We observed a small (approximately 2%) but significant asymmetry in iliopsoas muscle volume, with the right muscle being larger in both male and female subjects. Previous studies have looked at the muscle asymmetry in tennis players, and found that the iliopsoas muscle was 13% smaller on the non-dominant compared with the dominant side of the body, whereas inactive controls the dominant size was 4% larger than the non-dominant43. Similarly footballers players have significantly larger psoas CSA on their dominant kicking side46. The best equivalent to this within the UKBB phenotyping data was handedness, which we found not to be related to left-right differences in iliopsoas volume in the current study. An additional factor which may contribute towards iliopsoas asymmetry relates to the presence or absence of the psoas minor muscle, a long slim muscle typically found in front of the psoas major. This muscle can often fail to develop during embryonic growth2 and there can be considerable differences in the incidence of agenesis which can be unilateral or bilateral with ethnicity thought to be a factor47. Further work is required to understand whether this contributes to the left-right asymmetry observed in the present study, since it is not possible to resolve this muscle on standard MRI images.

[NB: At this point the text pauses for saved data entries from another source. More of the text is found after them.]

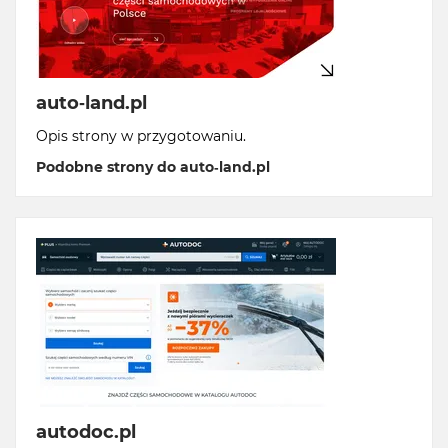
auto-land.pl
Opis strony w przygotowaniu.
Podobne strony do auto-land.pl
autodoc.pl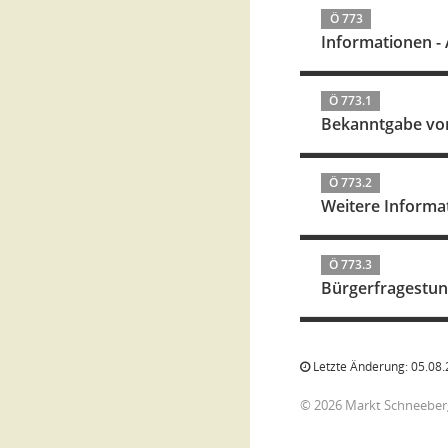
Ö 773
Informationen -
Ö 773.1
Bekanntgabe von
Ö 773.2
Weitere Informa
Ö 773.3
Bürgerfragestu
Letzte Änderung: 05.08.
© 2026 Markt Schneeber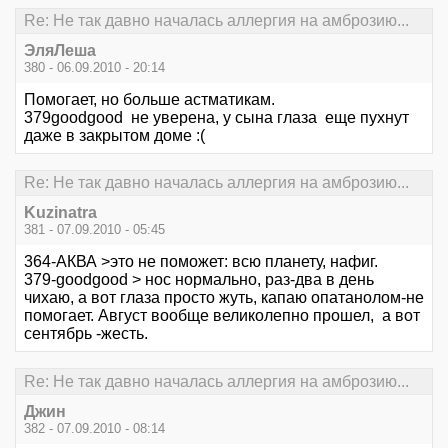
Re: Не так давно началась аллергия на амброзию...
ЭляЛеша
380 - 06.09.2010 - 20:14
Помогает, но больше астматикам.
379goodgood не уверена, у сына глаза еще пухнут
даже в закрытом доме :(
Re: Не так давно началась аллергия на амброзию...
Kuzinatra
381 - 07.09.2010 - 05:45
364-АКВА >это не поможет: всю планету, нафиг.
379-goodgood > нос нормально, раз-два в день
чихаю, а вот глаза просто жуть, капаю опатанолом-не
помогает. Август вообще великолепно прошел, а вот
сентябрь -жесть.
Re: Не так давно началась аллергия на амброзию...
Джин
382 - 07.09.2010 - 08:14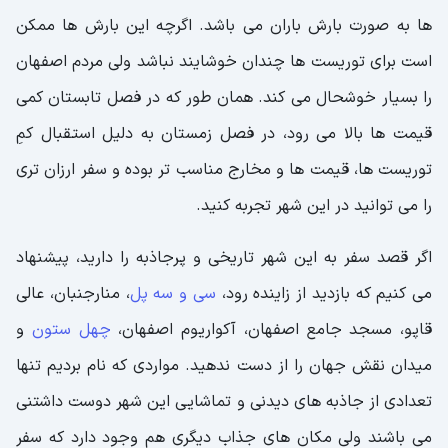
ها به صورت بارش باران می باشد. اگرچه این بارش ها ممکن
است برای توریست ها چندان خوشایند نباشد ولی مردم اصفهان
را بسیار خوشحال می کند. همان طور که در فصل تابستان کمی
قیمت ها بالا می رود، در فصل زمستان به دلیل استقبال کمِ
توریست ها، قیمت ها و مخارج مناسب تر بوده و سفر ارزان تری
را می توانید در این شهر تجربه کنید.
اگر قصد سفر به این شهر تاریخی و پرجاذبه را دارید، پیشنهاد
می کنیم که بازدید از زاینده رود،
سی و سه پل
، منارجنبان، عالی
قاپو، مسجد جامع اصفهان، آکواریوم اصفهان،
چهل ستون
و
میدان نقش جهان را از دست ندهید. مواردی که نام بردیم تنها
تعدادی از جاذبه های دیدنی و تماشایی این شهر دوست داشتنی
می باشند ولی مکان های جذاب دیگری هم وجود دارد که سفر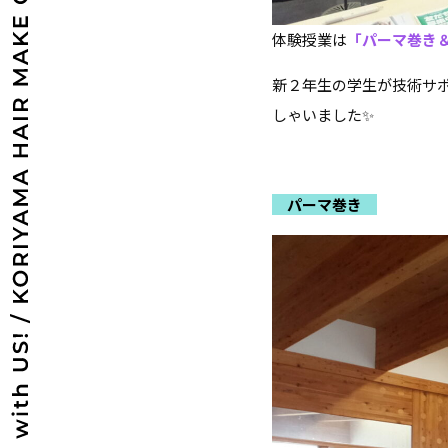
体験授業は
「パーマ巻き
新２年生の学生が技術サ
しゃいました✨
パーマ巻き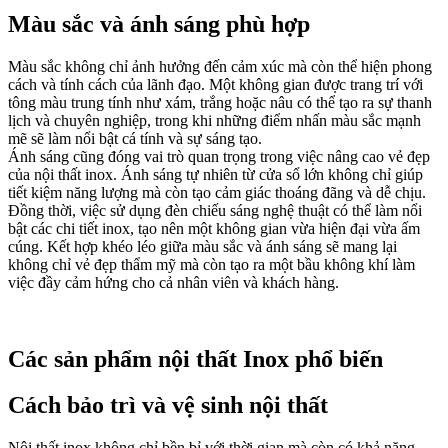
Màu sắc và ánh sáng phù hợp
Màu sắc không chỉ ảnh hưởng đến cảm xúc mà còn thể hiện phong
cách và tính cách của lãnh đạo. Một không gian được trang trí với
tông màu trung tính như xám, trắng hoặc nâu có thể tạo ra sự thanh
lịch và chuyên nghiệp, trong khi những điểm nhấn màu sắc mạnh
mẽ sẽ làm nổi bật cá tính và sự sáng tạo.
Ánh sáng cũng đóng vai trò quan trọng trong việc nâng cao vẻ đẹp
của nội thất inox. Ánh sáng tự nhiên từ cửa sổ lớn không chỉ giúp
tiết kiệm năng lượng mà còn tạo cảm giác thoáng đãng và dễ chịu.
Đồng thời, việc sử dụng đèn chiếu sáng nghệ thuật có thể làm nổi
bật các chi tiết inox, tạo nên một không gian vừa hiện đại vừa ấm
cúng. Kết hợp khéo léo giữa màu sắc và ánh sáng sẽ mang lại
không chỉ vẻ đẹp thẩm mỹ mà còn tạo ra một bầu không khí làm
việc đầy cảm hứng cho cả nhân viên và khách hàng.
Các sản phẩm nội thất Inox phổ biến
Cách bảo trì và vệ sinh nội thất
Nội thất inox không chỉ bền bỉ với thời gian mà còn có khả năng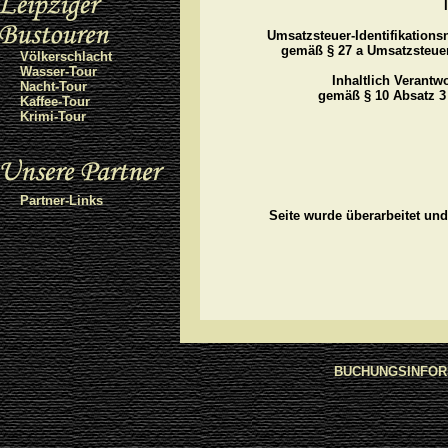
Umsatzsteuer-Identifikatio
gemäß § 27 a Umsatzsteue
Völkerschlacht
Wasser-Tour
Inhaltlich Verantwo
Nacht-Tour
gemäß § 10 Absatz 3
Kaffee-Tour
Krimi-Tour
Partner-Links
Seite wurde überarbeitet und
BUCHUNGSINFOR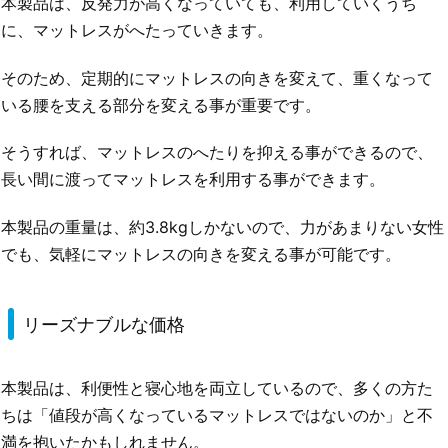
本製品は、反発力が高くなっていても、利用していくうち
に、マットレスがへたっていきます。
そのため、定期的にマットレスの向きを変えて、重くなって
いる腰を支える部分を変える事が重要です。
そうすれば、マットレスのへたりを抑える事ができるので、
長い間に渡ってマットレスを利用する事ができます。
本製品の重量は、約3.8kgしかないので、力があまりない女性
でも、気軽にマットレスの向きを変える事が可能です。
リーズナブルな価格
本製品は、利便性と寝心地を両立しているので、多くの方た
ちは「値段が高くなっているマットレスではないのか」と不
満を抱いたかもしれません。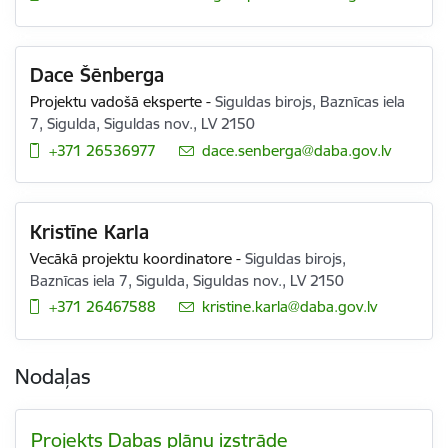
Dace Šēnberga
Projektu vadošā eksperte
-
Siguldas birojs, Baznīcas iela
7, Sigulda, Siguldas nov., LV 2150
+371 26536977
E-pasts:
dace.senberga@daba.gov.lv
Kristīne Karla
Vecākā projektu koordinatore
-
Siguldas birojs,
Baznīcas iela 7, Sigulda, Siguldas nov., LV 2150
+371 26467588
E-pasts:
kristine.karla@daba.gov.lv
Nodaļas
Projekts Dabas plānu izstrāde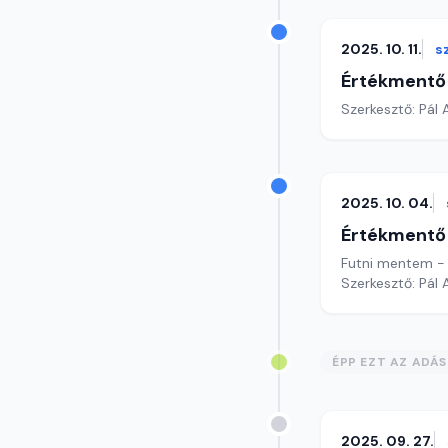
2025. 10. 11.
s
Értékmentő
Szerkesztő: Pál
2025. 10. 04.
Értékmentő
Futni mentem - f
Szerkesztő: Pál
ÉPP EZT AZ ADÁ
2025. 09. 27.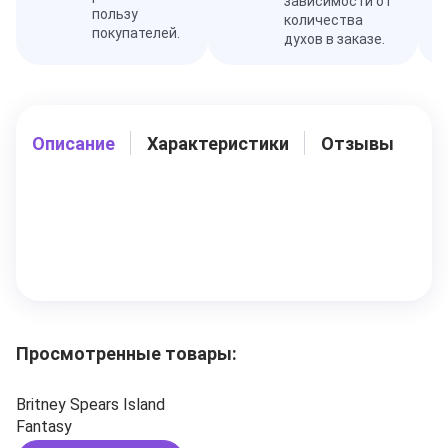
зависимости от
пользу
количества
покупателей.
духов в заказе.
Описание
Характеристики
Отзывы
Просмотренные товары:
Britney Spears Island
Fantasy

In line with previous studies of psoas CSA, male subjects had significantly larger iliopsoas muscles compared to females6. This is unsurprising since gender differences in both total muscle and regional muscle volumes are well established48,49. Indeed some studies have suggested using gender specific cut-offs of either psoas CSA alone or psoas muscle index to identify patients at risk of poorer health outcomes10. Furthermore, some studies have suggested that the magnitude of gender differences in trunk muscle CSA vary depending where are measured. This adds weight to the argument that volumetric measurements are perhaps more robust than CSA measures for this comparison50. It has been proposed that the gender differences in psoas volume could in part relate to the impact of height on psoas volume12. Indeed, we found a significant correlation between iliopsoas muscle volume and height similar to those previously reported by earlier studies49. However, the gender differences observed in our study were still present when correcting for height. Interestingly, it has been reported that the relationship between muscle volume and body weight is curvilinear, since increases in body weight often reflect gain in fat, as well as muscle mass. In the present study we observe a significant correlation between IMI and BMI. This is in agreement with previous studies of psoas CSA which have also shown a significant correlation with BMI6, indeed some studies combined both metrics as a prognostic marker17. We also found a significant correlation between IMI and age. It is widely reported that muscle mass declines with age, particularly beyond the fifth decade, a fundamental characteristic of sarcopenia51. The magnitude of this decline was relatively small, but this may arise by the limited age range within the UKBB data set (44–82 years), compared to other studies that have investigated the impact of age on muscle volume across the entire adult age span (18–88 years), which usually tend to reveal a more dramatic decline in muscle volume49.

In conclusion, we have developed a robust and reliable model using a CNN to automatically segment iliopsoas muscles and demonstrated the applicability of this methodology in a large cohort, which will enable future population-wide studies of the utility of iliopsoas muscle as a predictor of health outcomes.